Prof. Dr. J.H. Brouwer (1958)

Gepubliceerd op 22-01-2020

RIJS (Fr.: Riis)

betekenis & definitie

a. uithof van de abdij Staveren met een kapel, waarin een beeld van Maria in Fr. kledij. Dit beeld trok vele bedevaarten.

In de 15de eeuw woonplaats van de abt; na verwoesting door Ige Galama in 1495 gesloopt voor opbouw te Hemelum. b. dorp in Gaasterland, aan weg Oudemirdum-Hemelum, ook verspreide boerderijen (353 inw.). In 19de en 20ste eeuw door ontginning van buurschap tot dorp gegroeid.

Veeteelt. Toerisme.

Op de plaats van een oud slot staat nu een moderne villa ‘Huize R.’. De naam Van Swinderen hieraan verbonden. Rijsterbos. Strekt zich uit van de weg StaverenOudemirdum tot de kust, die langs het Zeelaantje of de Freulesingel kan worden bereikt. Tussen deze laantjes het Mirnser klif.
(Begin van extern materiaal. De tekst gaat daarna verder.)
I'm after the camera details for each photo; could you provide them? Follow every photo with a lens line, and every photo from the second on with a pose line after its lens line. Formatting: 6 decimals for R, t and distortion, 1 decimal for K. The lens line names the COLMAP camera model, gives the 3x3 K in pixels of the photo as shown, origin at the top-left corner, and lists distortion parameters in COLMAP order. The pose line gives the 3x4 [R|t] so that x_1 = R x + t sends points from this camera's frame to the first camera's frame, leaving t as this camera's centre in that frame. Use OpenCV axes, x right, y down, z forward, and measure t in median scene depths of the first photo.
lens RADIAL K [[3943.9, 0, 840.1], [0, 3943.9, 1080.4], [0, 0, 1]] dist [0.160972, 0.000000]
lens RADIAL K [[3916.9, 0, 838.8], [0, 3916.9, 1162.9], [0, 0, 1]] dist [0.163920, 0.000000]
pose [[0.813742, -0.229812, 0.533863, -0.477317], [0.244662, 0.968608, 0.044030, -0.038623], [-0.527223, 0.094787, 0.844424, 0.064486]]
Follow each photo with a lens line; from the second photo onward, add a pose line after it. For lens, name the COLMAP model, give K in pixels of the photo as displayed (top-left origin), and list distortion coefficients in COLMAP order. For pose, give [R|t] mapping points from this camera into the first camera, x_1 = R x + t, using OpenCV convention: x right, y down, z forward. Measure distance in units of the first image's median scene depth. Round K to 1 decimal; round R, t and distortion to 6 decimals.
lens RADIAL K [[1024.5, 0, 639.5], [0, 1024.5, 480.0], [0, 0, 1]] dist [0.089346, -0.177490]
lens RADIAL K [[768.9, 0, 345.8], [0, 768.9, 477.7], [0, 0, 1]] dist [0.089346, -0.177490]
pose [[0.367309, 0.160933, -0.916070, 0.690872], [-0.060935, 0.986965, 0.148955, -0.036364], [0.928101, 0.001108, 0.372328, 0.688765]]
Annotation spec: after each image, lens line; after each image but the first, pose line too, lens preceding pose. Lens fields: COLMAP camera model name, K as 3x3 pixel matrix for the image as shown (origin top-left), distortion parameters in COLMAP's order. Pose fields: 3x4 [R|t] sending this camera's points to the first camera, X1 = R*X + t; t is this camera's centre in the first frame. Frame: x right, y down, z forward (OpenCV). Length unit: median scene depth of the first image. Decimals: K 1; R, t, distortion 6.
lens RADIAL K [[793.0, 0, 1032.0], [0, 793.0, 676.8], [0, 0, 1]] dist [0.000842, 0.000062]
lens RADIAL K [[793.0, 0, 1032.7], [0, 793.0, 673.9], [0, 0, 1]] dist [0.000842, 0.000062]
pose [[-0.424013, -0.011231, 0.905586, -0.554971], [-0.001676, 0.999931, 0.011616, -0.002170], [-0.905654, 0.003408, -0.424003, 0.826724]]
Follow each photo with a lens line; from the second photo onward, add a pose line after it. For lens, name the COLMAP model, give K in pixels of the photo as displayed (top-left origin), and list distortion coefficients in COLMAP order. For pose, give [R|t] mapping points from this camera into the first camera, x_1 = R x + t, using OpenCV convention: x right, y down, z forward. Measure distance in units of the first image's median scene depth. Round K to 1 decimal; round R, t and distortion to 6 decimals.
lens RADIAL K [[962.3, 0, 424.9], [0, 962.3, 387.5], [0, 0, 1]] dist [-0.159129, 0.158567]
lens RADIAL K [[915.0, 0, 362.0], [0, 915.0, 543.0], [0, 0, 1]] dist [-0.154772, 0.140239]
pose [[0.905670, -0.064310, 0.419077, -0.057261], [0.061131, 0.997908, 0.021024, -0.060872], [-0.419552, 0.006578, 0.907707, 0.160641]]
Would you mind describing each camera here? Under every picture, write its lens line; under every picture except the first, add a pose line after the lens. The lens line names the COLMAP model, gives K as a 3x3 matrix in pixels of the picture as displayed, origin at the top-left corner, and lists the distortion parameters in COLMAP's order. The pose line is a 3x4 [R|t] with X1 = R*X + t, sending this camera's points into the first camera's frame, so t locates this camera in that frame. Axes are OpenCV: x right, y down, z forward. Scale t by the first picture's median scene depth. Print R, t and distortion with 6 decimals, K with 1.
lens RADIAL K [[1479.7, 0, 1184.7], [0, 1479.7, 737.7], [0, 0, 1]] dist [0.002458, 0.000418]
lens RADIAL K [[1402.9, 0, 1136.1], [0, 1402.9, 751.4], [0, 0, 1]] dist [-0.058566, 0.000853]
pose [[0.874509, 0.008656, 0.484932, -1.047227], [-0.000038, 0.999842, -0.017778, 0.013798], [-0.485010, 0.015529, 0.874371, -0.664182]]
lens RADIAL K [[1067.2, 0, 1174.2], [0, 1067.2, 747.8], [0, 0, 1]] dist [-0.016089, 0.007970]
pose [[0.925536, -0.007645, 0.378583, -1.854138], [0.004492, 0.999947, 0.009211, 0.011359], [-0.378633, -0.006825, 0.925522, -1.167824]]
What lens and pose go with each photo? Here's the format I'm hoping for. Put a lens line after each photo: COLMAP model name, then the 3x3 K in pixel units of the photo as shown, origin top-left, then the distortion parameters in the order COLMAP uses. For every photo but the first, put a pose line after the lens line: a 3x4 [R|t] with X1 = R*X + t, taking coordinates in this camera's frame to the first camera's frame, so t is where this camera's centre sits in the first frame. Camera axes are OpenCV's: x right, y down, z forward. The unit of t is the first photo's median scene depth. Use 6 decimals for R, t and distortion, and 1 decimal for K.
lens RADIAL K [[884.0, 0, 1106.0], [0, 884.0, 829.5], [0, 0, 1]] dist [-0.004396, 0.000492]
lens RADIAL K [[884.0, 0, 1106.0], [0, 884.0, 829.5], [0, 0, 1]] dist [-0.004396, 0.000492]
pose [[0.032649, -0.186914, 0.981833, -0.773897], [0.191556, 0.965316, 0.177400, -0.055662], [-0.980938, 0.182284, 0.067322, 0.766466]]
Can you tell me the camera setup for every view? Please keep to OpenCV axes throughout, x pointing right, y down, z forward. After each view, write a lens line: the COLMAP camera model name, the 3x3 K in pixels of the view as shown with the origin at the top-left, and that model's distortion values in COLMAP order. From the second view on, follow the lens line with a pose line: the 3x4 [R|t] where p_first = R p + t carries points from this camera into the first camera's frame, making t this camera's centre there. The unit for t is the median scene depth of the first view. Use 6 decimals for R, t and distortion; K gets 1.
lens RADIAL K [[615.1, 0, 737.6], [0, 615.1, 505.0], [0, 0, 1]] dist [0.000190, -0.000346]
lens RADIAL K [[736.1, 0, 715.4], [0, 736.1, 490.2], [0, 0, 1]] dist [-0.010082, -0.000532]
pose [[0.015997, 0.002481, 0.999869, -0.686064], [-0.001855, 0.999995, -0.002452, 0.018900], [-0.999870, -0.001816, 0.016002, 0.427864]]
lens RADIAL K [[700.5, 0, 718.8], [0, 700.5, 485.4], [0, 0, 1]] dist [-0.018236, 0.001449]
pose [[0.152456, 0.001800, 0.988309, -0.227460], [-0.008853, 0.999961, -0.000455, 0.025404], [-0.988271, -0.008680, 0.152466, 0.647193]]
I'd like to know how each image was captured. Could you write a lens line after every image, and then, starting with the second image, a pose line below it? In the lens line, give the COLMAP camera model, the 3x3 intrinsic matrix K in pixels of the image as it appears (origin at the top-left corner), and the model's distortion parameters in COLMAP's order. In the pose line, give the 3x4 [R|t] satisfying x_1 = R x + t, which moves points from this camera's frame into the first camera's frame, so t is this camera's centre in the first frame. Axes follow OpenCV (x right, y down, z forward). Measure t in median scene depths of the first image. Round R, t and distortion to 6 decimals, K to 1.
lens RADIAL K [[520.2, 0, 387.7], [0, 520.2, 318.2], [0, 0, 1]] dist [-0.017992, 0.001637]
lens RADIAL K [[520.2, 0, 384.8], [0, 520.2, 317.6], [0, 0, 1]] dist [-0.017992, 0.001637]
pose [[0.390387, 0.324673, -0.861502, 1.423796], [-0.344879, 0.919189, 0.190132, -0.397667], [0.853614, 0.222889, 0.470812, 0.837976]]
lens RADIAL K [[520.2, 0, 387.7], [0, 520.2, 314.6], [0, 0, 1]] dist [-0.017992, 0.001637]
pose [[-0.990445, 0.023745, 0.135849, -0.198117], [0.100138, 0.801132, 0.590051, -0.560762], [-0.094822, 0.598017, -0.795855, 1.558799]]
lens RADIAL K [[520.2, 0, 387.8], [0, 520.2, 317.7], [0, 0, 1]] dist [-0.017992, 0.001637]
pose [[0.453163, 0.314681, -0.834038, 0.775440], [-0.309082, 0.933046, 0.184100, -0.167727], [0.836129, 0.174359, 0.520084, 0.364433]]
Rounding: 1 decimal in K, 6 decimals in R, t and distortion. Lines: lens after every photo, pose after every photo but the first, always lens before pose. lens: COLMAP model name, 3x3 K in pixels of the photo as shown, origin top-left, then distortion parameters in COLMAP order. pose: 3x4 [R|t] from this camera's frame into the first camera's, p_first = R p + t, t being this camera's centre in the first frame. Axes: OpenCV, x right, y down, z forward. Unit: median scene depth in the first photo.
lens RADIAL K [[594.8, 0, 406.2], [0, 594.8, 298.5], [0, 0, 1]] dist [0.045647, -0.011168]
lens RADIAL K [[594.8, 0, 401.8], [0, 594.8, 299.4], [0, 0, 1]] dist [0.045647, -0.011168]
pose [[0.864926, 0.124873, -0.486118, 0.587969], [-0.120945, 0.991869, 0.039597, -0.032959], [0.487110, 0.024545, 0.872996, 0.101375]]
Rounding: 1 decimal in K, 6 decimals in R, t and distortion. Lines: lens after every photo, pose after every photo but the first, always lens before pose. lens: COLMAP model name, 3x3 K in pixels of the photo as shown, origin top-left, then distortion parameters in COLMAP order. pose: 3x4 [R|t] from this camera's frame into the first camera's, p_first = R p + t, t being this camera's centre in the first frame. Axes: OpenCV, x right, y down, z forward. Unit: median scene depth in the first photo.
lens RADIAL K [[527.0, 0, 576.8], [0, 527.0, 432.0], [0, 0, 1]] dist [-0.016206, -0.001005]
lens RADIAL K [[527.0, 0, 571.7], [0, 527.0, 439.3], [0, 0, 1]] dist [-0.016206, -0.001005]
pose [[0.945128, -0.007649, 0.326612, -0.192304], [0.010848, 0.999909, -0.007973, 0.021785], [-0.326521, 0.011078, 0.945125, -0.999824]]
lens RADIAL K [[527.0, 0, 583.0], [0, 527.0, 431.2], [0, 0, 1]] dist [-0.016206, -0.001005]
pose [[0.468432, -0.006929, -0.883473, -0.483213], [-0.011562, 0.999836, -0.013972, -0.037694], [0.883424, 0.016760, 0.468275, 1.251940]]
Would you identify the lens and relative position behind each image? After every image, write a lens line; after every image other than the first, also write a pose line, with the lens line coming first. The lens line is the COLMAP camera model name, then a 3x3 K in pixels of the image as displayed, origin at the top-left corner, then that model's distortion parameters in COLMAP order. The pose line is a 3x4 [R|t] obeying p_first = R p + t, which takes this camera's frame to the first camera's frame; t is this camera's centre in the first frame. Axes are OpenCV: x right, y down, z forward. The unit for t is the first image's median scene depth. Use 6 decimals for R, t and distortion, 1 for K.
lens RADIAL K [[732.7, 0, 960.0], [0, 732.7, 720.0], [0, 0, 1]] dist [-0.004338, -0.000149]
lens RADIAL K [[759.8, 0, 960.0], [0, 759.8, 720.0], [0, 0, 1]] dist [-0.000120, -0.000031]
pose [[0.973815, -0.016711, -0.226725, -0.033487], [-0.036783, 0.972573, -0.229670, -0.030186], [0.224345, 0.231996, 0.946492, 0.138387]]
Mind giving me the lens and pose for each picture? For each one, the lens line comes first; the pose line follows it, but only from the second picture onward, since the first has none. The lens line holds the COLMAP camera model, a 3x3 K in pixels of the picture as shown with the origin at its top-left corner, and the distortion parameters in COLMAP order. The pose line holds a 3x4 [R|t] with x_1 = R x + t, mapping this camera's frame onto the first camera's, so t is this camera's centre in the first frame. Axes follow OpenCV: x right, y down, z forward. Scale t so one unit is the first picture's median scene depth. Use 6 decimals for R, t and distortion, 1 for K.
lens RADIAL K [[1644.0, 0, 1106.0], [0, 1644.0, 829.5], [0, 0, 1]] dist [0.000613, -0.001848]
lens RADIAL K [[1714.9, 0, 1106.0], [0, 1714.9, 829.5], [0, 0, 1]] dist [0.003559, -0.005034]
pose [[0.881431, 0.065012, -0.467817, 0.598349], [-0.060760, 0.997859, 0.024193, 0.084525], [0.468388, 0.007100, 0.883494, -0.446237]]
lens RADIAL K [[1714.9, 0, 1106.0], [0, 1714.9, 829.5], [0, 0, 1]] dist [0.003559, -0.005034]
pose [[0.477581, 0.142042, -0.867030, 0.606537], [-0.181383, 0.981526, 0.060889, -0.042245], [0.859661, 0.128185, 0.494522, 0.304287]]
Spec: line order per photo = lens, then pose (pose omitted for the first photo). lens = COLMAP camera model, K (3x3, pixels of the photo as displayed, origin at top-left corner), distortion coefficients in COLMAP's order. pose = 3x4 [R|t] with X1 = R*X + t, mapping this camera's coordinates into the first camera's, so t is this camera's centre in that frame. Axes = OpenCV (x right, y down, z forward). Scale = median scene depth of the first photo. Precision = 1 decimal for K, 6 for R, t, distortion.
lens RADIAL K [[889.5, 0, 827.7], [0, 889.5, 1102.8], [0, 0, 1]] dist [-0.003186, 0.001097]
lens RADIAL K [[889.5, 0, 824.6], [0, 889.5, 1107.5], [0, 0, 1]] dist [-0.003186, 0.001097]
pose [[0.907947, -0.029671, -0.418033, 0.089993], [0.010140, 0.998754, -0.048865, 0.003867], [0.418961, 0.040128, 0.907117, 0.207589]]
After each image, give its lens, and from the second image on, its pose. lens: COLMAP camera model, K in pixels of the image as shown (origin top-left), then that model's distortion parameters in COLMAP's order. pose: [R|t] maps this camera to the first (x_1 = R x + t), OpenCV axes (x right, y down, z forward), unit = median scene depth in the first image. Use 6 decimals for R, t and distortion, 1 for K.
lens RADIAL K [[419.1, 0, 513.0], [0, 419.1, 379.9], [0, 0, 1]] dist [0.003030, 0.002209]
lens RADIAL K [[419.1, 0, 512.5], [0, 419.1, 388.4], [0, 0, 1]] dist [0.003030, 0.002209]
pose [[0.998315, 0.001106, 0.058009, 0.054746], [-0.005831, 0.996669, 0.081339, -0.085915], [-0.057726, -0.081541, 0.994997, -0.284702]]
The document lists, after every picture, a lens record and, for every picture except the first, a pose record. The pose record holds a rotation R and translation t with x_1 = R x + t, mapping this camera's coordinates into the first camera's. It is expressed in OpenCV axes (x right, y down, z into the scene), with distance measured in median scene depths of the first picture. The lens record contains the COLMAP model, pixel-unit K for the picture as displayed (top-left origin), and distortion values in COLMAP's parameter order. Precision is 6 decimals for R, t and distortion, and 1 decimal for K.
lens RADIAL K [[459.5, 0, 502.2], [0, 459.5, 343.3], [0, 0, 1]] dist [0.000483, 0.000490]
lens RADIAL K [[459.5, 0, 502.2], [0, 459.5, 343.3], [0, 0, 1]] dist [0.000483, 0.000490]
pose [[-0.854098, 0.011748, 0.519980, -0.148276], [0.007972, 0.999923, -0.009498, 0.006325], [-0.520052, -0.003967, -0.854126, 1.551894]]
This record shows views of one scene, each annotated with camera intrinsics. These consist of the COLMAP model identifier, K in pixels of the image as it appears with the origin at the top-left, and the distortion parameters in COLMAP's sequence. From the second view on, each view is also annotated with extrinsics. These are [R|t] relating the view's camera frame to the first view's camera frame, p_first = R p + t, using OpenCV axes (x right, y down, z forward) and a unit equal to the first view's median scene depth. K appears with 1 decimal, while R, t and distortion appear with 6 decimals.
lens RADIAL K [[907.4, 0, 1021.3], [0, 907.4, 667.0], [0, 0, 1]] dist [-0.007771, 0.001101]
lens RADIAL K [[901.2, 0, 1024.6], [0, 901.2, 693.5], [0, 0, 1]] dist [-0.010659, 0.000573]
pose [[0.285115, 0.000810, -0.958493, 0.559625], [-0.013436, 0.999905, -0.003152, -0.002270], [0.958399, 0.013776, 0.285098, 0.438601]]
Het bos (ruim 163 ha) is uit het laatst van de 17de eeuw, toen de heer De Ruyter de Wildt wrsch. op heide een begin met de aanleg liet maken. Later was het bezit van de familie Van Swinderen, sedert 1941 van It Fr. Gea, die voor het beheer een stichting in het leven riep. Deze streeft ernaar het bos, dat in 1941 grotendeels uit hakhout bestond, te hervormen in gemengd opgaand bos. Eik en berk nemen er een grote plaats in naast Japanse lariks, douglasspar, zilverspar en fijnspar. De zeer afwisselende samenstelling geeft het bos bijzondere bekoring. Het trekt jaarlijks 30 000 '1 40 000 bezoekers.

Zie: Hepkema Memories, 497; V.A. (1898), 98; Repert., 207.